-------- The data

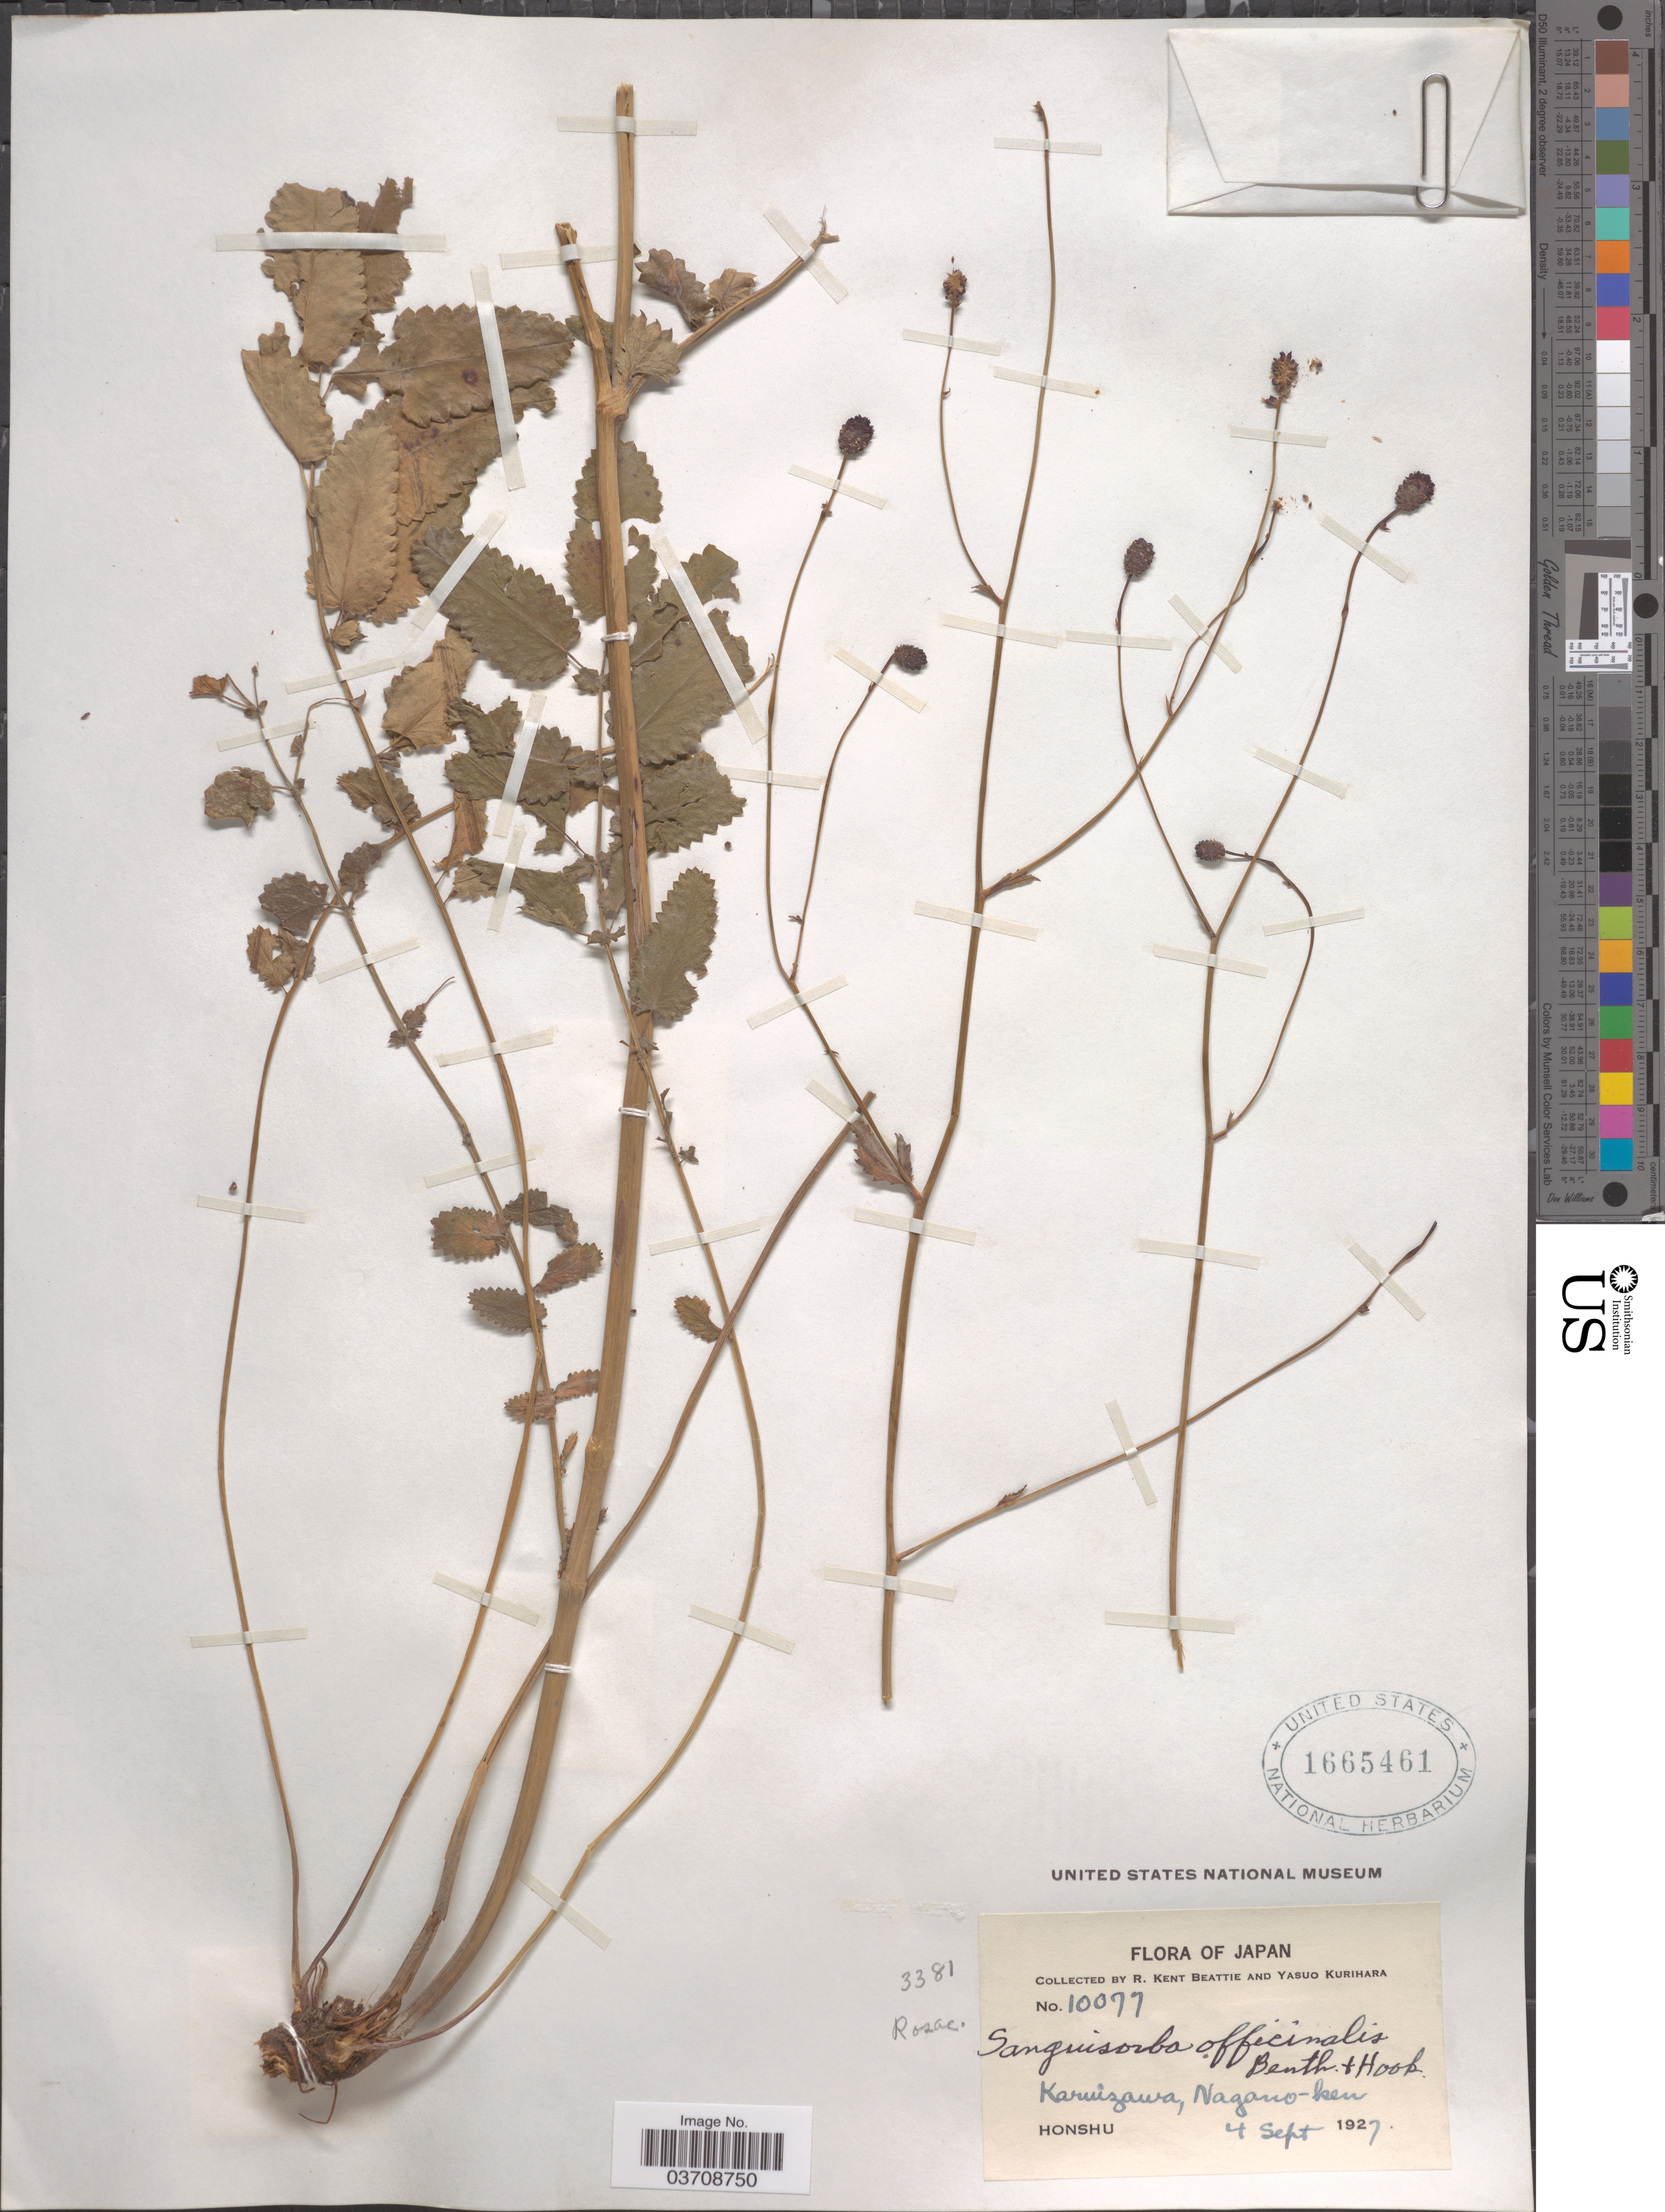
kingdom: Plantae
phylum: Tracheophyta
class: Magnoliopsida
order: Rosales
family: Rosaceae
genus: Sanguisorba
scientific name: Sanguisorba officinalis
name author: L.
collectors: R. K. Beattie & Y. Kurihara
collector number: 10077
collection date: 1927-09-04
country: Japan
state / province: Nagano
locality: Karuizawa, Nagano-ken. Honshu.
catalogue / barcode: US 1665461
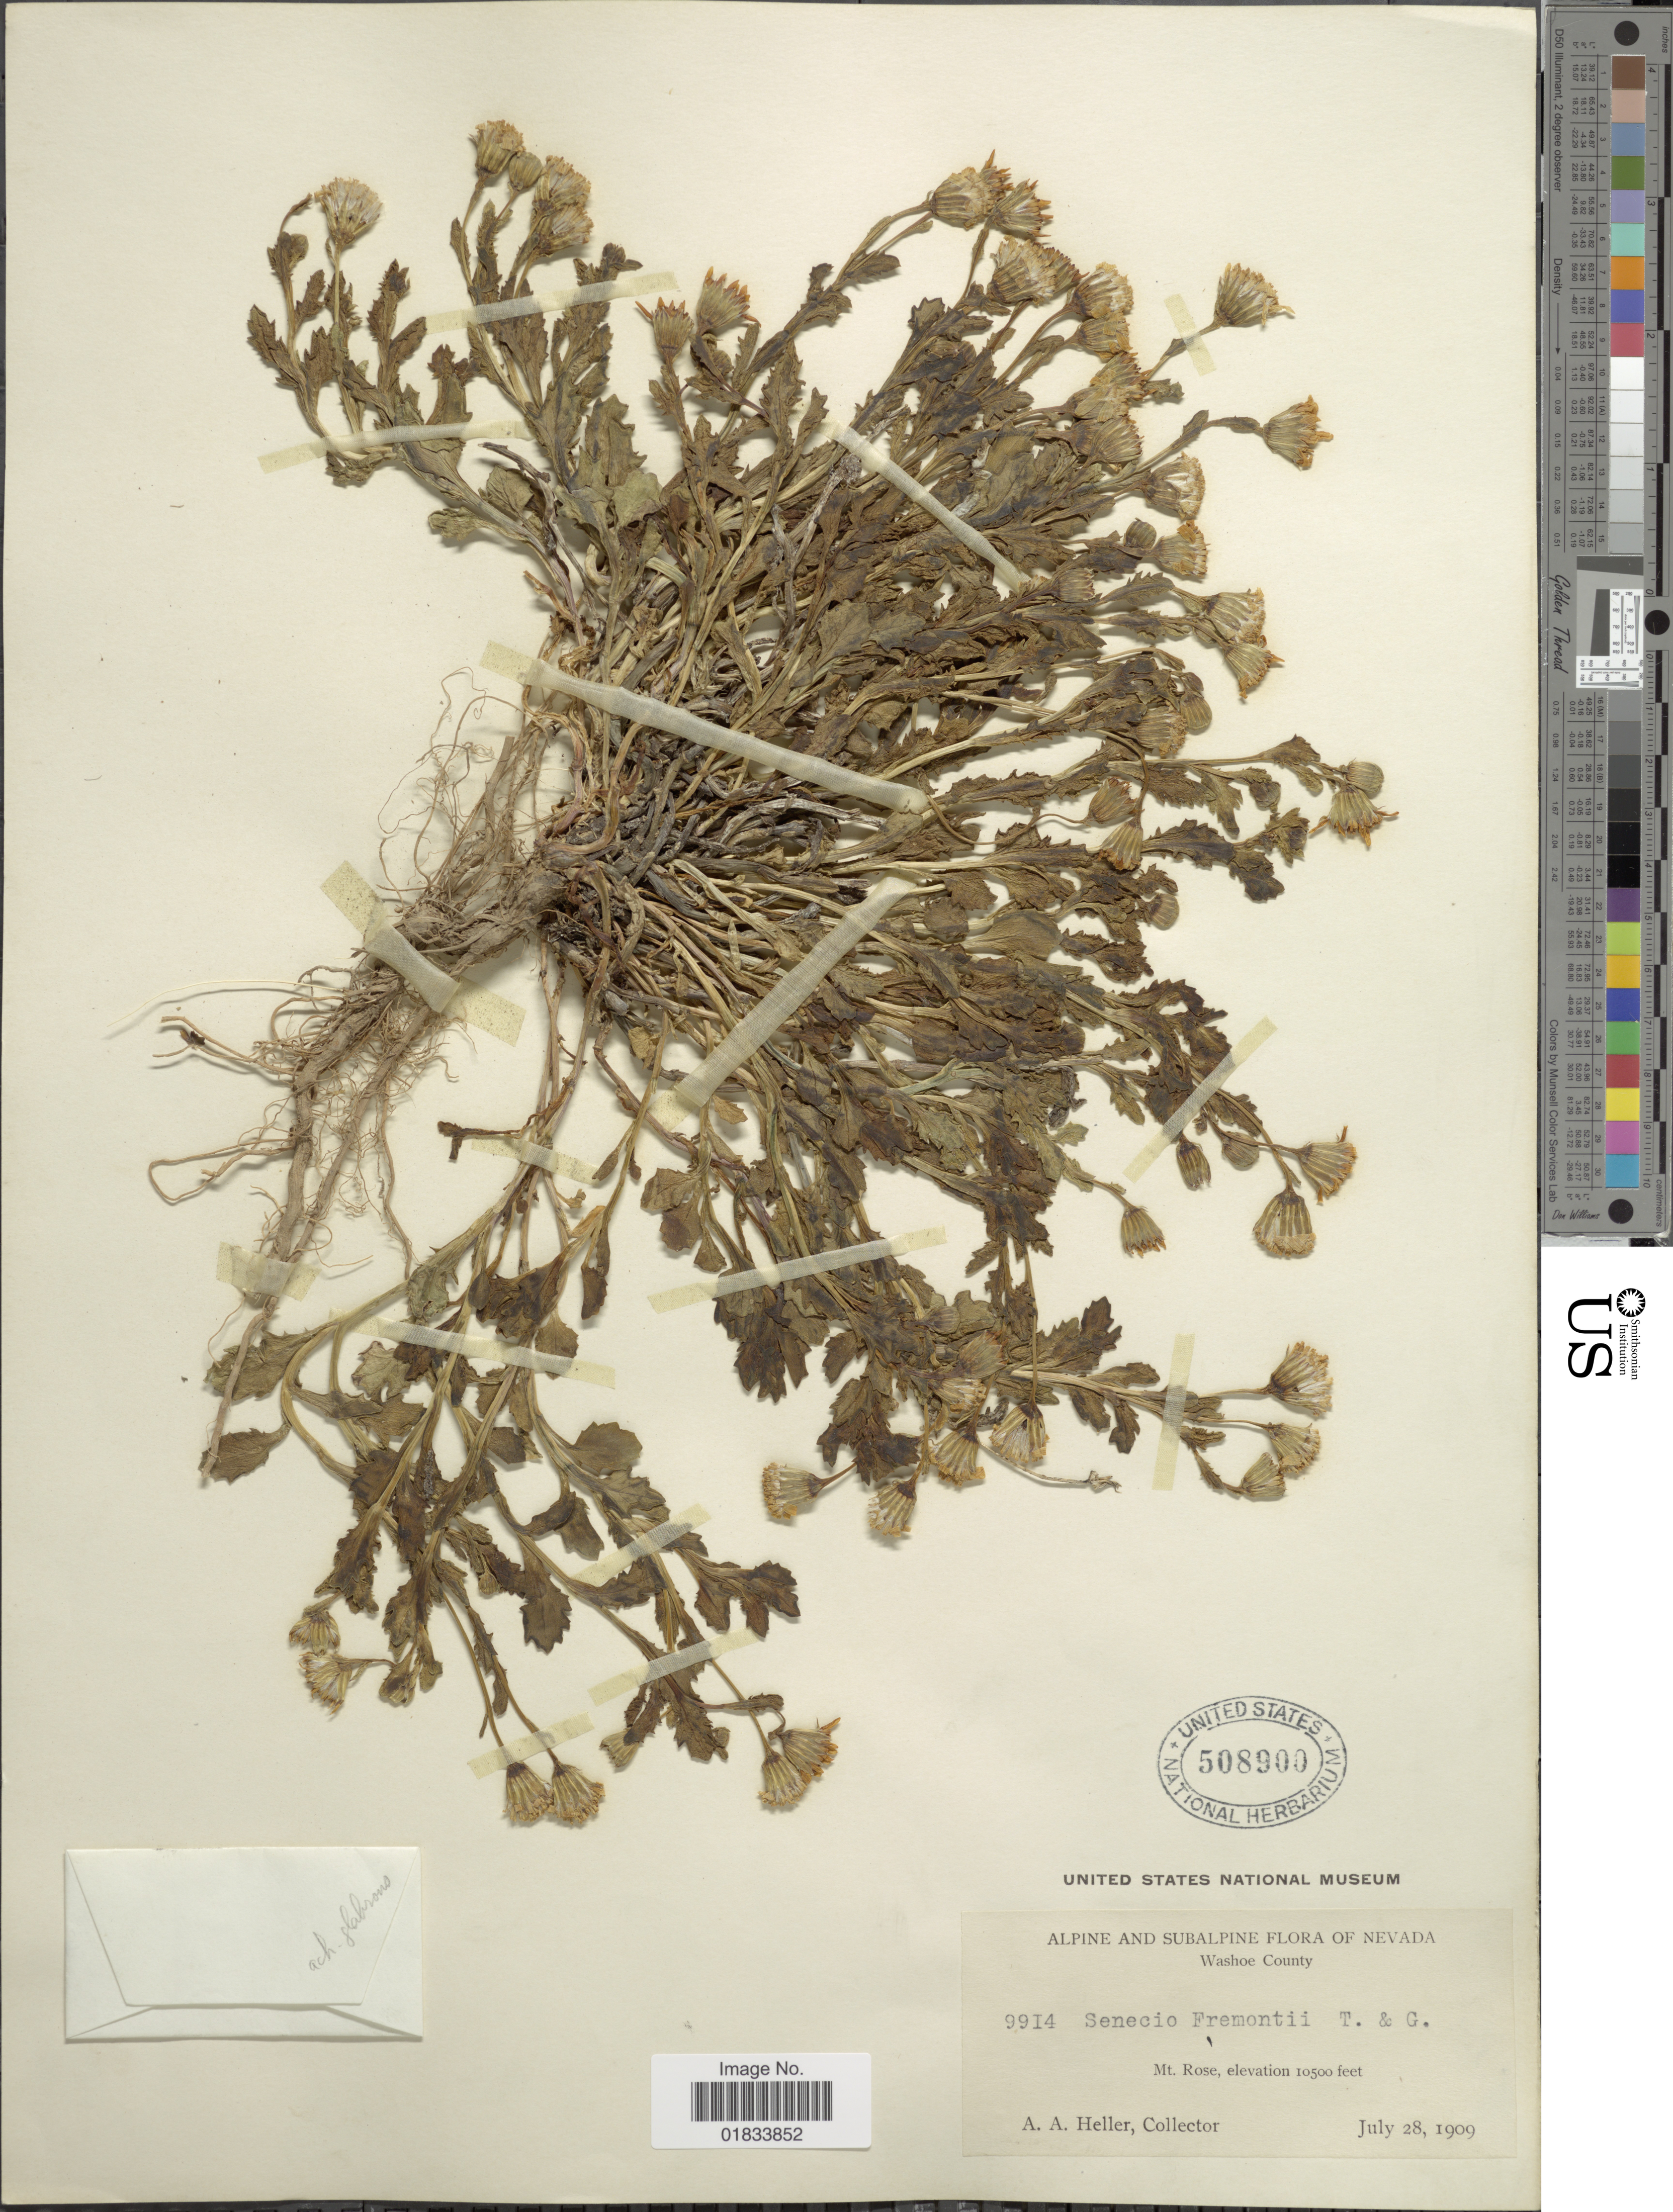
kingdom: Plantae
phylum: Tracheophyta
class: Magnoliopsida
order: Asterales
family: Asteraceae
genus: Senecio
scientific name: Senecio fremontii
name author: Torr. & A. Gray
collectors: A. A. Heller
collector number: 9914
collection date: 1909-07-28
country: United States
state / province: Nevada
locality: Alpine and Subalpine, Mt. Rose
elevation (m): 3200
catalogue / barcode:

----------------

- [Goal]:
Express every line of these rows as a JSON list of strings, with one string per line and no blank lines, and leave the pictures out.

- [Finished exercise]:
[
  "kingdom: Plantae",
  "phylum: Tracheophyta",
  "class: Magnoliopsida",
  "order: Rosales",
  "family: Rosaceae",
  "genus: Sanguisorba",
  "scientific name: Sanguisorba officinalis",
  "name author: L.",
  "collectors: R. K. Beattie & Y. Kurihara",
  "collector number: 10077",
  "collection date: 1927-09-04",
  "country: Japan",
  "state / province: Nagano",
  "locality: Karuizawa, Nagano-ken. Honshu.",
  "catalogue / barcode: US 1665461",
  "kingdom: Plantae",
  "phylum: Tracheophyta",
  "class: Magnoliopsida",
  "order: Asterales",
  "family: Asteraceae",
  "genus: Senecio",
  "scientific name: Senecio fremontii",
  "name author: Torr. & A. Gray",
  "collectors: A. A. Heller",
  "collector number: 9914",
  "collection date: 1909-07-28",
  "country: United States",
  "state / province: Nevada",
  "locality: Alpine and Subalpine, Mt. Rose",
  "elevation (m): 3200",
  "catalogue / barcode:"
]